● TEXT EXCERPT
--- start ---

Prefect of Esmeraldas Province
- In office May 15, 2014 – December 17, 2018
- Preceded by: Rafael Erazo
- Succeeded by: Linder Altafuya
- In office January 5, 2005 – July 5, 2013
- Preceded by: Homero López [es]
- Succeeded by: Rafael Erazo

President of the Commonwealth of Northern Ecuador [es]
- In office June 29, 2017 – May 29, 2018
- Vice President: Pablo Jurado [es]
- Preceded by: Guido Vargas
- Succeeded by: Pablo Jurado
- In office June 10, 2013 – July 5, 2013
- Vice President: Diego García Pozo [es]
- Preceded by: Orlando Grefa
- Succeeded by: Rafael Erazo

Personal details
- Born: Lucía de Lourdes Sosa Robinzon February 6, 1957 (age 69) Esmeraldas Province, Ecuador
- Party: Democratic People's Movement (until 2014); Popular Unity (2014–present);
- Spouse: Luis Antonio Pimentel
- Alma mater: Cooperative University of Colombia
- Occupation: Teacher, engineer, politician

= Lucía Sosa (politician) =

Lucía de Lourdes Sosa Robinzon (born February 6, 1957) is an Ecuadorian teacher, engineer, and politician, who was prefect of Esmeraldas Province from 2005 to 2013 and 2014 to 2018, and was mayor of the city of the same name from 2019 to 2023.

==Biography==
Lucía Sosa entered the Rafael Palacios de Esmeraldas school, where she completed her primary education. She attended the Margarita Cortez and Luis Vargas Torres Normal schools, obtaining the title of Bachelor in Educational Sciences at the latter. At age 18, she met her future husband, Luis Antonio Pimentel. At the Luis Vargas Torres Technical University, she earned a licentiate in political science and economics, and shortly thereafter, the title of Commercial Engineer at the Cooperative University of Colombia.

She taught for 28 years, becoming known as an innovator. In 2003 she was president of the National Union of Educators. As president and vice president of the Unemployment Fund of the Ecuadorian Magisterium (FCME), she carried out works such as the completion of 250 homes, leading her to advance in politics.

In the 2004 elections, Sosa was the candidate for prefect of Esmeraldas Province for the Democratic People's Movement (MPD). She was elected with 47,579 votes, breaking the hold the Ecuadorian Roldosist Party (PRE) had had on the office for eight years.

While prefect, she gave birth to twins in July 2012.

==Prefect of Esmeraldas Province==
On January 5, 2005, Lucía Sosa took office as prefect of Esmeraldas. During her term she oversaw public works projects such as roads, bridges, and irrigation systems in the rural sector of the province. She promoted citizen participation in these works and the preparation of the budget.

She retained her office in the 2009 elections with 89,260 votes, although she would not complete her term after being dismissed by the Constitutional Court and replaced by Rafael Erazo in 2013. During this period, she was part of the formation of the Commonwealth of Northern Ecuador on January 21, 2011. She would assume the presidency of this entity in 2013 and 2017, and its vice presidency in 2012 and 2016 on behalf of Esmeraldas. She opposed the integration of La Concordia into Santo Domingo de los Tsáchilas Province.

--- end ---

● TASK DIRECTIONS
Answer these questions using the text on Lucía Sosa:
(a) How many votes did Sosa receive when she was first elected prefect in the 2004 elections?
(b) Who replaced her as prefect after the Constitutional Court dismissed her in 2013?
(c) On what date was the Commonwealth of Northern Ecuador formed?
The entries after this text come from a separate source.

● INFORMATION SHOWN
--- start ---

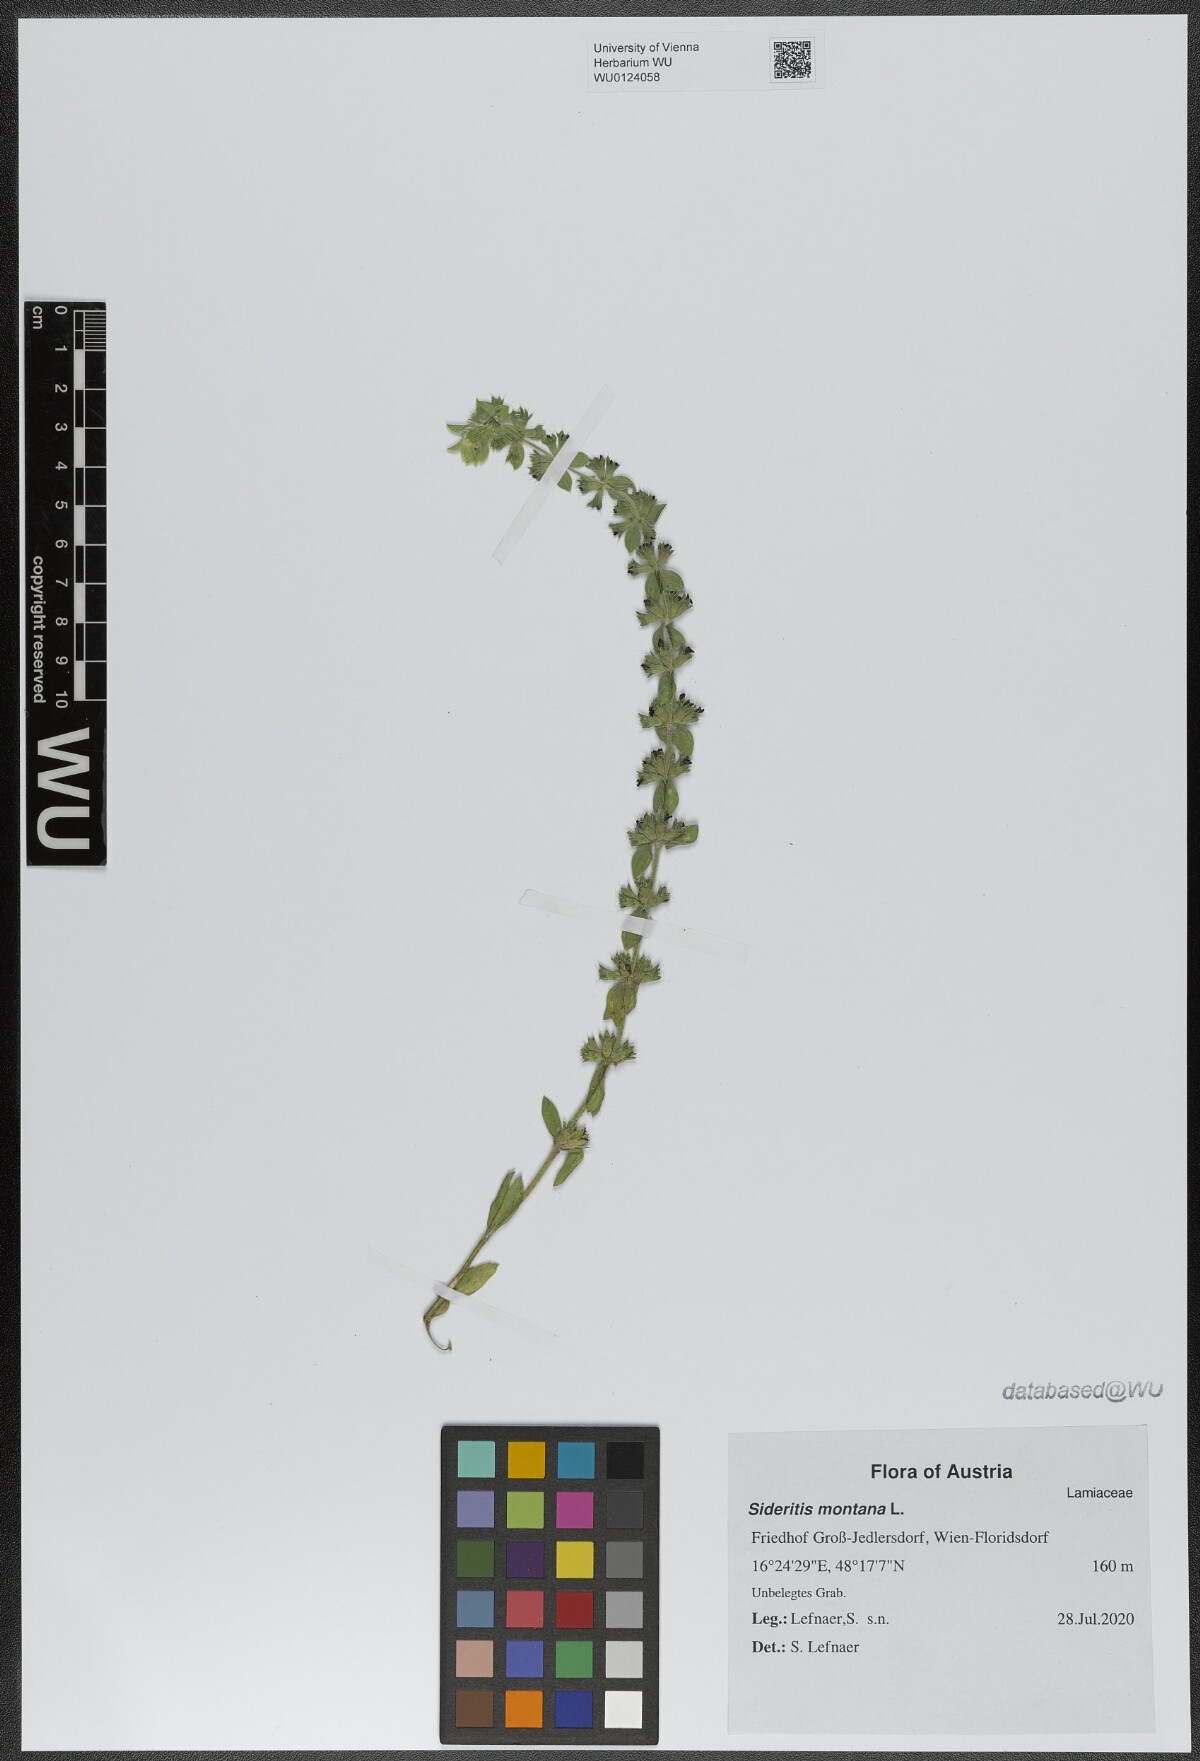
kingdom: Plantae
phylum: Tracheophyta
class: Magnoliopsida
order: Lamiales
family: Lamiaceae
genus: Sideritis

--- end ---
--- start ---

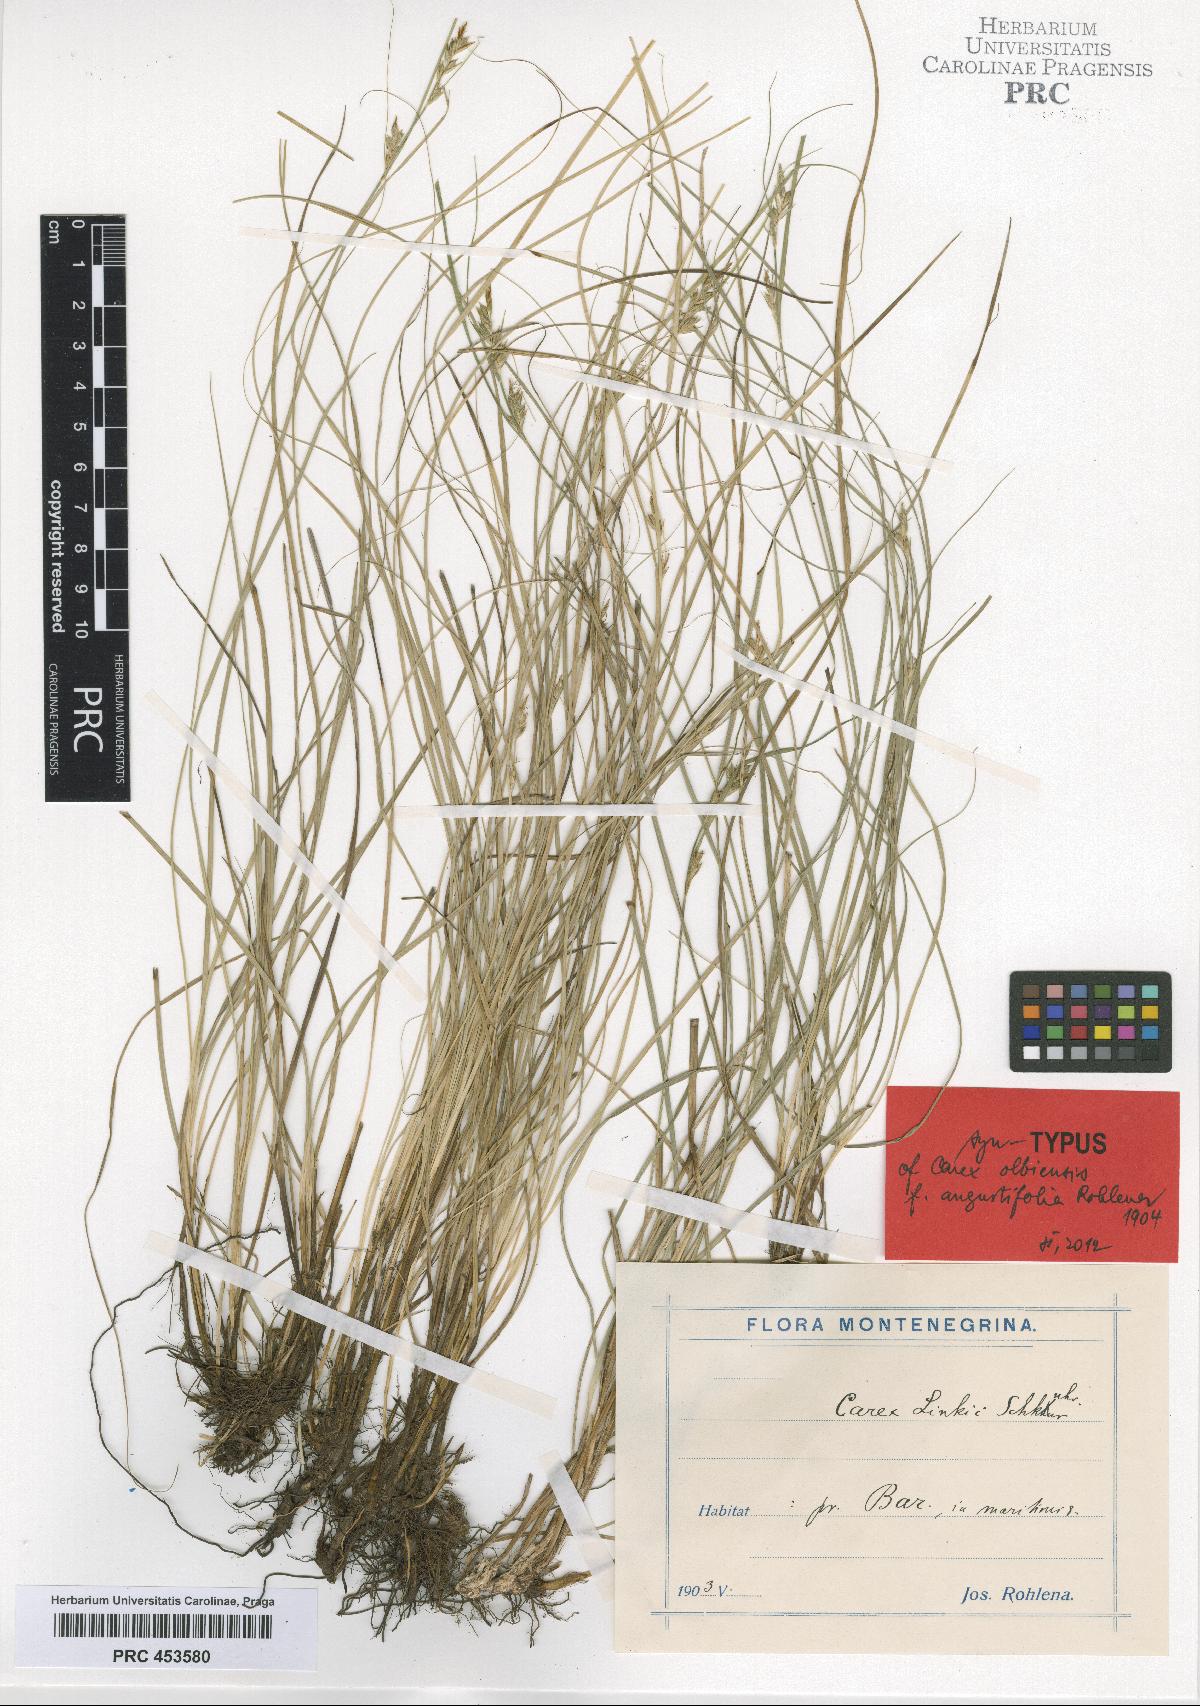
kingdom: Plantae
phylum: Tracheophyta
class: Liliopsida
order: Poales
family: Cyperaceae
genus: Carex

--- end ---

● FINISHED TASK
(a) 47,579 votes
(b) Rafael Erazo
(c) January 21, 2011